Extracted page text data
-=-=-
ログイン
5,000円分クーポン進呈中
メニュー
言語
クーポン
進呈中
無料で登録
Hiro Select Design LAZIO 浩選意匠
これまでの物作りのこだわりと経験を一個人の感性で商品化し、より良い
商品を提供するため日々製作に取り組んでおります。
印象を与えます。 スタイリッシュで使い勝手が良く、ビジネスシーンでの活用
-=-=-
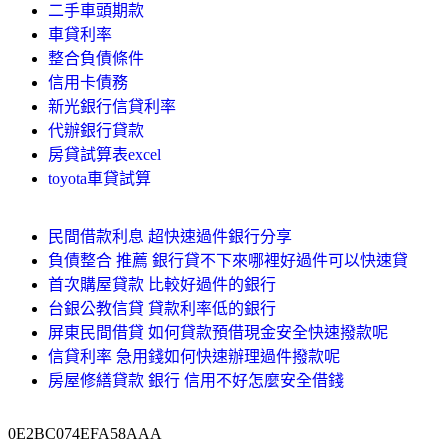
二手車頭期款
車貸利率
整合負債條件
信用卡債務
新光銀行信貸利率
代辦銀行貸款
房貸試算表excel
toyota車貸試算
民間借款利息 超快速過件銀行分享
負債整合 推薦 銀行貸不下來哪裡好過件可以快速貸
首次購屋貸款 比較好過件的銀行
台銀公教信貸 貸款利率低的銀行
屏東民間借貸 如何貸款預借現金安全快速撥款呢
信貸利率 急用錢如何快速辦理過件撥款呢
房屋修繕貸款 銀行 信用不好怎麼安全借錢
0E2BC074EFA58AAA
-=-=-
> [YOUR OBJECTIVE]: Could you restate word for word the lines above, from the one that contains "負債整合 推薦 銀行貸不下來哪裡好過件可以快速貸" through the one that contains "0E2BC074EFA58AAA", and no others?

> [SOLUTION TO THIS TASK]:
負債整合 推薦 銀行貸不下來哪裡好過件可以快速貸
首次購屋貸款 比較好過件的銀行
台銀公教信貸 貸款利率低的銀行
屏東民間借貸 如何貸款預借現金安全快速撥款呢
信貸利率 急用錢如何快速辦理過件撥款呢
房屋修繕貸款 銀行 信用不好怎麼安全借錢
0E2BC074EFA58AAA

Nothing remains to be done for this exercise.